## Directions for this task
Give back exactly the lines of the entries below from the line with "Table 1. Auditory Brain Responses" to the line with "Table 2 | Iron-catalysed", inclusive, and only those.
* * *
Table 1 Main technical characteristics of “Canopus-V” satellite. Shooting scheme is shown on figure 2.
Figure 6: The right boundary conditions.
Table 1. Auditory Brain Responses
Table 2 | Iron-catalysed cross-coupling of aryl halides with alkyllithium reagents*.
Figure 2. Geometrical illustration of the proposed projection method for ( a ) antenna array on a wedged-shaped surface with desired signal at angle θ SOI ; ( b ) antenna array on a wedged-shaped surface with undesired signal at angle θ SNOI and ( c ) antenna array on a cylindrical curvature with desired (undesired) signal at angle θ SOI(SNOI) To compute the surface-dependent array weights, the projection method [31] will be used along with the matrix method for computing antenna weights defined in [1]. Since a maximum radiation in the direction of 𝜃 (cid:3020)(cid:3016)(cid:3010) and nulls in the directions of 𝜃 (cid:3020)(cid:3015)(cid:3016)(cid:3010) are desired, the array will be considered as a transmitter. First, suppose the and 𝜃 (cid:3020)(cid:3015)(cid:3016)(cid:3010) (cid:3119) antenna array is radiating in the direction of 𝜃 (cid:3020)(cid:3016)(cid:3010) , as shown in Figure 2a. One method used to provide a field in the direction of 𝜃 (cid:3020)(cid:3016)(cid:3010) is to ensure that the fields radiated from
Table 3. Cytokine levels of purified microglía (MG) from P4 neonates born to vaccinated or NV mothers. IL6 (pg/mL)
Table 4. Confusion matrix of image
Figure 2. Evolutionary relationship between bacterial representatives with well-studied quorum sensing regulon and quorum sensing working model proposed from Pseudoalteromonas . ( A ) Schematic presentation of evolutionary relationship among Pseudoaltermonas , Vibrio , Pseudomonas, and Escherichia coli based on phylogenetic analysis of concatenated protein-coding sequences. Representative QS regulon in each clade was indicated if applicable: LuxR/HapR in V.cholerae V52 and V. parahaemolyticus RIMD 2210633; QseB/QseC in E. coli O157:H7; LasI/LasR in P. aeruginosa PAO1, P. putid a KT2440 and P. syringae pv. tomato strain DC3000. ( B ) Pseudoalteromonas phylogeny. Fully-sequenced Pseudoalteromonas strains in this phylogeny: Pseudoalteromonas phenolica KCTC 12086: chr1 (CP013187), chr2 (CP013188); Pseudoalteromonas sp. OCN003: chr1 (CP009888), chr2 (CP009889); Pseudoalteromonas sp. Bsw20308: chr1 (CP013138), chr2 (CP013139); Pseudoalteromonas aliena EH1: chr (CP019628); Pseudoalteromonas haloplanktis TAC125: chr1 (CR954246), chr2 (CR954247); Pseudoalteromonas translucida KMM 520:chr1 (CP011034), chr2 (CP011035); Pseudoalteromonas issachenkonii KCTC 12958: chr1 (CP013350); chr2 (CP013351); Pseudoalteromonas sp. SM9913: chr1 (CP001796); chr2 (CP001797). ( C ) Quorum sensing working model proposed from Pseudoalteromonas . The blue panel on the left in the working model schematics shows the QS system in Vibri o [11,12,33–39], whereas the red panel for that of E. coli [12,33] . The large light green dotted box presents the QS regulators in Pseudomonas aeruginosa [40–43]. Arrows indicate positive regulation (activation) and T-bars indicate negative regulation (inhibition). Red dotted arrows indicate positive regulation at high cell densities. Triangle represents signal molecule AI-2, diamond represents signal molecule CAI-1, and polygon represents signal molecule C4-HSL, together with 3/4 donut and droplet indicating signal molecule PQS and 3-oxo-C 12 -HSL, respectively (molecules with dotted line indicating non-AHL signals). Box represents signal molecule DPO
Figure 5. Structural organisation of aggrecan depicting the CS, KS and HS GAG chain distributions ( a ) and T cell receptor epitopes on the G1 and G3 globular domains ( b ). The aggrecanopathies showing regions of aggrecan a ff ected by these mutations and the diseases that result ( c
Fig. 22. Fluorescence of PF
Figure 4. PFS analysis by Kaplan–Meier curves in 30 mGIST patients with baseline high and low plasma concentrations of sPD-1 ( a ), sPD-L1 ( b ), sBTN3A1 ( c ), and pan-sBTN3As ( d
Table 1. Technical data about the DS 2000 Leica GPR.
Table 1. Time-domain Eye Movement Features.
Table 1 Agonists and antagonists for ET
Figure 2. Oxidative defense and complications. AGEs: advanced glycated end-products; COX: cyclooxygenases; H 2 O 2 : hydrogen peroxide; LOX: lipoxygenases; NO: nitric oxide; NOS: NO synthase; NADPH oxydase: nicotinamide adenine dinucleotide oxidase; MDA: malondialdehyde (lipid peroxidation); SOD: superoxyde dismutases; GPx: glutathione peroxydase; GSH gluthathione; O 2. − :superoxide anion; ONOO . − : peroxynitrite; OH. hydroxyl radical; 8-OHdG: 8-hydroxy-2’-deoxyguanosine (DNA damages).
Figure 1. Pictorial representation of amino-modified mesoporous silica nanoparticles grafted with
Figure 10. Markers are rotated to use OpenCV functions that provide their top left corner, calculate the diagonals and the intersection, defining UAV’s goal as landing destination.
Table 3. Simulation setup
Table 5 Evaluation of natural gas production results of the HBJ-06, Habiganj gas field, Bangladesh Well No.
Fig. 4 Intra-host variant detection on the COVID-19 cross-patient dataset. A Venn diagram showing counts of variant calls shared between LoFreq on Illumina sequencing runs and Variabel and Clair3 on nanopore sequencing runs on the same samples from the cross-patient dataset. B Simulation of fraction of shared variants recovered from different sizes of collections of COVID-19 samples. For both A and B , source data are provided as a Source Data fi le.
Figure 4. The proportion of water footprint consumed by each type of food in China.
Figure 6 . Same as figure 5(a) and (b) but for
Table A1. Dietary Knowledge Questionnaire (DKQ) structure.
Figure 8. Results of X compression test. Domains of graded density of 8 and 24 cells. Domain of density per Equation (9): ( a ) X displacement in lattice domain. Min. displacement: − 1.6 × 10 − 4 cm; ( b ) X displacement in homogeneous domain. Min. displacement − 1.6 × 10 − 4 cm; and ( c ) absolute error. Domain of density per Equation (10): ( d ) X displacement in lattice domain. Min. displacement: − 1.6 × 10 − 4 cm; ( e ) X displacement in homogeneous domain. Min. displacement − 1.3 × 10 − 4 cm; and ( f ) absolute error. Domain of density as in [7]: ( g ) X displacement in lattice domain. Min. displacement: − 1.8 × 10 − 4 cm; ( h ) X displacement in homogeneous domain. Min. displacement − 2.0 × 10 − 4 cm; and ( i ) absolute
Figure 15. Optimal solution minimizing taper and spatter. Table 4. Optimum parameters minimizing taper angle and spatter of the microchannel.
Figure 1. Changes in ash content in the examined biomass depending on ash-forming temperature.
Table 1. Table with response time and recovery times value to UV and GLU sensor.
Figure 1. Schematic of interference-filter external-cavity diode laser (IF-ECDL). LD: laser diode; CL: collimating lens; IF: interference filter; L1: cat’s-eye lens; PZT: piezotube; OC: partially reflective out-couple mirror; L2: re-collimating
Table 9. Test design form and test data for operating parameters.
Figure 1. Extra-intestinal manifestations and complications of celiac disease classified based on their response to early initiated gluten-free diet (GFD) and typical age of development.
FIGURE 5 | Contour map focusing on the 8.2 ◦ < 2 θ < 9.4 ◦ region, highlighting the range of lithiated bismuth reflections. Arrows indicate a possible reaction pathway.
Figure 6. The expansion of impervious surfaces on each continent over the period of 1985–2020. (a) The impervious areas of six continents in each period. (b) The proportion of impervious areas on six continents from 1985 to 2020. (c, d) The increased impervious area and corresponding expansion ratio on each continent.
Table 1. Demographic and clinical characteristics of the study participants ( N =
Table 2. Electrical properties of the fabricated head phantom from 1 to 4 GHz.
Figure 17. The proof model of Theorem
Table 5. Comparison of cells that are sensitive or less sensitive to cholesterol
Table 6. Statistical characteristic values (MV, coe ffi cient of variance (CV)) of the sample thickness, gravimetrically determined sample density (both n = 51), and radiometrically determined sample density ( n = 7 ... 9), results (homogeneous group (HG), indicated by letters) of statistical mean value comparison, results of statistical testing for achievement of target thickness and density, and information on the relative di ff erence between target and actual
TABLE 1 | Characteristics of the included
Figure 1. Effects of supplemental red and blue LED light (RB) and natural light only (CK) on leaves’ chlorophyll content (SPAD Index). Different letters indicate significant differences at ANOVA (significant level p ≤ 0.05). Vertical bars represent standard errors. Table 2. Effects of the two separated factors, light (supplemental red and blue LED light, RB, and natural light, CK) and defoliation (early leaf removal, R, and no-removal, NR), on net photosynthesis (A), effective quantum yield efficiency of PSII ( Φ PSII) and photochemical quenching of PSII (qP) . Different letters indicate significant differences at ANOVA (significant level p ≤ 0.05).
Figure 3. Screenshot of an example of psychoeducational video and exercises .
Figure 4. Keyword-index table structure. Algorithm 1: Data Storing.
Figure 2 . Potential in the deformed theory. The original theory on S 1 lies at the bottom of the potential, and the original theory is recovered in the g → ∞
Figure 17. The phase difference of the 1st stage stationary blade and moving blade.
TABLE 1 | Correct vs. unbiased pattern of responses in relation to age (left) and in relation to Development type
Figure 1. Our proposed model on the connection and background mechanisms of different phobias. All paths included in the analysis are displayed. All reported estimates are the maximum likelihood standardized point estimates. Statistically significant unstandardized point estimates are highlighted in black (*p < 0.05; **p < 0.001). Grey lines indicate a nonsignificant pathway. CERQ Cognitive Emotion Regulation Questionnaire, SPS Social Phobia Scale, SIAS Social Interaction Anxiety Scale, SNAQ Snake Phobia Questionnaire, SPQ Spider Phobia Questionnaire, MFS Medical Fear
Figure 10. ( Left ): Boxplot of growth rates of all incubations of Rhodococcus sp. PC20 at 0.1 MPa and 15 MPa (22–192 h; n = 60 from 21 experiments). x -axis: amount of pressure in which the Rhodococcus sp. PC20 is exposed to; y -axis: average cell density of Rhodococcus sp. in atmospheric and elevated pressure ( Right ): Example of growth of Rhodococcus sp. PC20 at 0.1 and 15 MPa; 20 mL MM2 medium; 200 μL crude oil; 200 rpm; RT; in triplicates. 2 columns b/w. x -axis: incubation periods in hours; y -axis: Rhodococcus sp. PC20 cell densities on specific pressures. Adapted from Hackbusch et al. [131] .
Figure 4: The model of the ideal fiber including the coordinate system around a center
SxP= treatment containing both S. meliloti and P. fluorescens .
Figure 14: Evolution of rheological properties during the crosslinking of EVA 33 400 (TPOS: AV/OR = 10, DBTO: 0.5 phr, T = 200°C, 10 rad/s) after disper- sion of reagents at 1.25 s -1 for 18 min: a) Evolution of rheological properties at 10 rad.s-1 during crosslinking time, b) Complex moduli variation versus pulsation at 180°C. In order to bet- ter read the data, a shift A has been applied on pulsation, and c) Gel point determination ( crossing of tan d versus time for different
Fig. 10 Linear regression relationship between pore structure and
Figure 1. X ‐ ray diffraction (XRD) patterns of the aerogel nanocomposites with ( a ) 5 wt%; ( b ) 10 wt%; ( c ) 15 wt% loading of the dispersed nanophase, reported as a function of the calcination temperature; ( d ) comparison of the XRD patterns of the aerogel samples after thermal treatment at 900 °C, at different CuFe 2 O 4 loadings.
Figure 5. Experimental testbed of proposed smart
* * *
## Reply to the exercise
Table 1. Auditory Brain Responses
Table 2 | Iron-catalysed cross-coupling of aryl halides with alkyllithium reagents*.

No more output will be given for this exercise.